◆ Stored data entries ◆
-=-=-

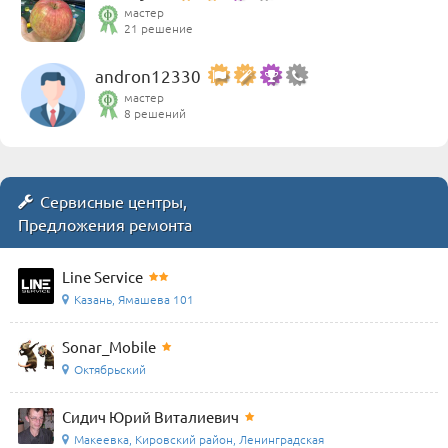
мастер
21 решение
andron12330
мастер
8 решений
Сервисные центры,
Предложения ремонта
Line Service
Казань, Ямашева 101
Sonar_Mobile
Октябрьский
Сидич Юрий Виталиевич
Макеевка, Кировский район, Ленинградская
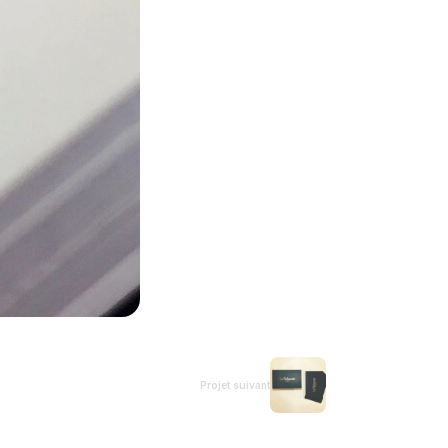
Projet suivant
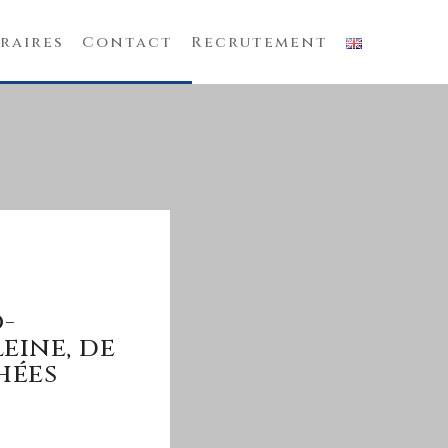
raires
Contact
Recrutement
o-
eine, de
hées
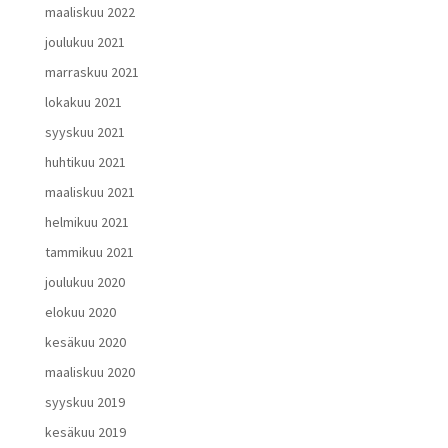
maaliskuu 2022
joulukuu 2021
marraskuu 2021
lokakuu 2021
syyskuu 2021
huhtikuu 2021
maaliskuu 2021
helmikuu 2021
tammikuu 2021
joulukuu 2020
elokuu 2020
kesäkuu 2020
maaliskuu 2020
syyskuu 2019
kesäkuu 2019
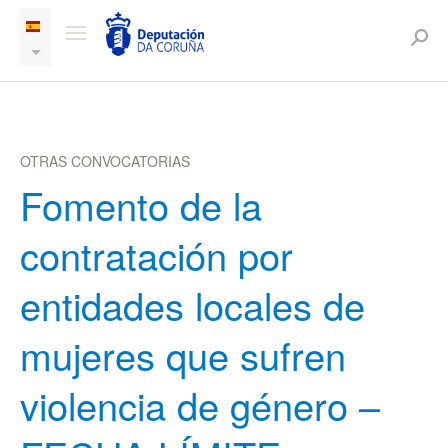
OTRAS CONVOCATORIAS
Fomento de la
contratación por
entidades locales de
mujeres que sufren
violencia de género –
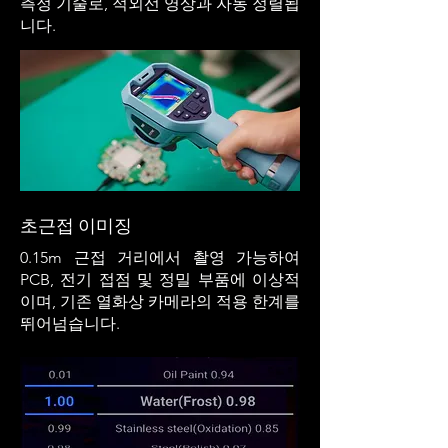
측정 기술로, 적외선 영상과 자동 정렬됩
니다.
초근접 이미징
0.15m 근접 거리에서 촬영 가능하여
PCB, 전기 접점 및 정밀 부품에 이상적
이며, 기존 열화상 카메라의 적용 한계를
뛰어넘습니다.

-=-=-

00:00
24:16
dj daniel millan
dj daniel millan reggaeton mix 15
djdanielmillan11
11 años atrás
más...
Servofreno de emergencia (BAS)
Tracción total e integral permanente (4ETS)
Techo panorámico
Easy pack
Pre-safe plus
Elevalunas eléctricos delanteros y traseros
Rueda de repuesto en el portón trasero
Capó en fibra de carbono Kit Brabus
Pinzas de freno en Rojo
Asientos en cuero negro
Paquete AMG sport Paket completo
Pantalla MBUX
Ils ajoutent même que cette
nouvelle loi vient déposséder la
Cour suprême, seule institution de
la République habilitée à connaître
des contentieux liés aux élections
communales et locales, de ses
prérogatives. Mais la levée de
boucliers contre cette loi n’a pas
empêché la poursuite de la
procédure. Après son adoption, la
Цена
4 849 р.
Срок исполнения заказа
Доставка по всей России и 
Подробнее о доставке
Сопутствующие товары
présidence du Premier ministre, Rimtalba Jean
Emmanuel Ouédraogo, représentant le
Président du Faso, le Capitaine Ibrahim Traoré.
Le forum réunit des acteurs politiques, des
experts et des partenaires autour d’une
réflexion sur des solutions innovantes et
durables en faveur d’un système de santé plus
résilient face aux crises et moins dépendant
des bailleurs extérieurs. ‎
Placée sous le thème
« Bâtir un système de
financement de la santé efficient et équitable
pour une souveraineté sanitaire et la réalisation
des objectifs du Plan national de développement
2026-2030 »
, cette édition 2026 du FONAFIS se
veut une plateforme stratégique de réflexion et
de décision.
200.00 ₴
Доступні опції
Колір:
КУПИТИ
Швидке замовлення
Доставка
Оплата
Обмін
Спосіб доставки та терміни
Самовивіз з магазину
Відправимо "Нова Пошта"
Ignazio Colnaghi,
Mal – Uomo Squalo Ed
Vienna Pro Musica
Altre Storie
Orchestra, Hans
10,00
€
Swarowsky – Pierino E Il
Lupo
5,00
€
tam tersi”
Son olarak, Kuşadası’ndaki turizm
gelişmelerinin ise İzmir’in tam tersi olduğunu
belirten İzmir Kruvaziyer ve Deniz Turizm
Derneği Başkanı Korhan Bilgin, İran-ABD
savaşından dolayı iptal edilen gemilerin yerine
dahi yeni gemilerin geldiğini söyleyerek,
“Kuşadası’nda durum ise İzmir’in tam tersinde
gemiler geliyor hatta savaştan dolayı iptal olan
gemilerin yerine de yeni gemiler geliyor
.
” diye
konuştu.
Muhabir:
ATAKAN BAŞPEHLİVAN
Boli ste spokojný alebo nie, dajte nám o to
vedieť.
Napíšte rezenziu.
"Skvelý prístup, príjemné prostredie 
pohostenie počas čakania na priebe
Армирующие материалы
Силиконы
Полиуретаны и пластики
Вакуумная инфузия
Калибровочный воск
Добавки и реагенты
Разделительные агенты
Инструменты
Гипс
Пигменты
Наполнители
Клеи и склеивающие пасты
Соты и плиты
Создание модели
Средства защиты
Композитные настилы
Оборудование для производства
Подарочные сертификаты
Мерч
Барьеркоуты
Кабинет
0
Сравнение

-=-=-

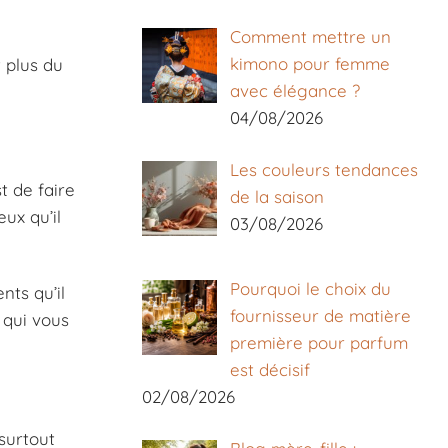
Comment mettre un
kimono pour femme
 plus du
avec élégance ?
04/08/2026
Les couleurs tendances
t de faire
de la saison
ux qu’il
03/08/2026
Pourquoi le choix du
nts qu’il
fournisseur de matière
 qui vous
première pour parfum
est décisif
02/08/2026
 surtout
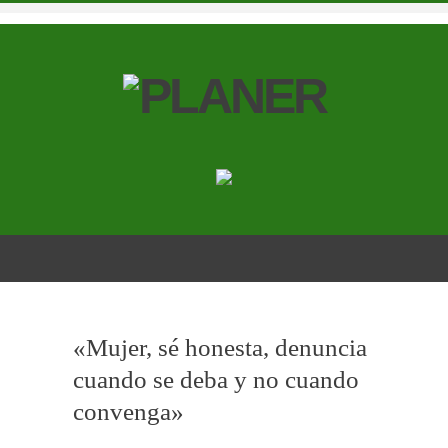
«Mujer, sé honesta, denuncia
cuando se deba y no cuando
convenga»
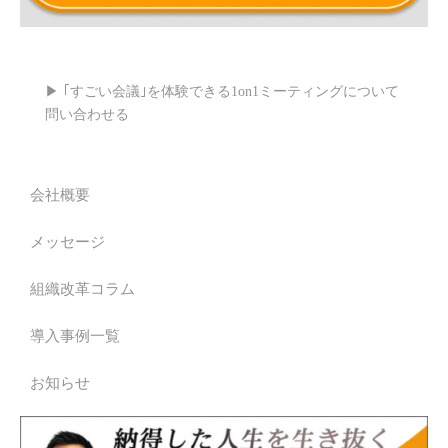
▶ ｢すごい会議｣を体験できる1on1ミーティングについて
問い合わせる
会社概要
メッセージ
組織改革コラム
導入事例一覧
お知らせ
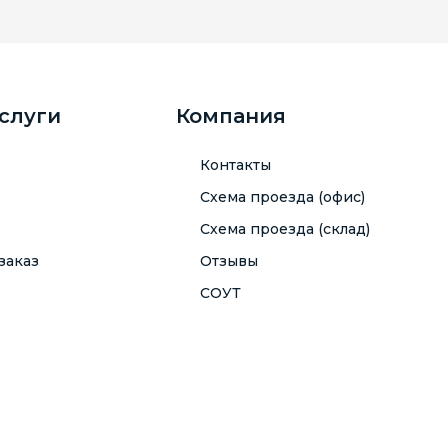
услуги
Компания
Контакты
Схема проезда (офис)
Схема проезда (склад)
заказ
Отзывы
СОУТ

-=-=-

◆ Work instruction ◆
Filter the entries above down to the lines containing the word "cette".

◆ Expected answer ◆
Ils ajoutent même que cette
boucliers contre cette loi n’a pas
, cette édition 2026 du FONAFIS se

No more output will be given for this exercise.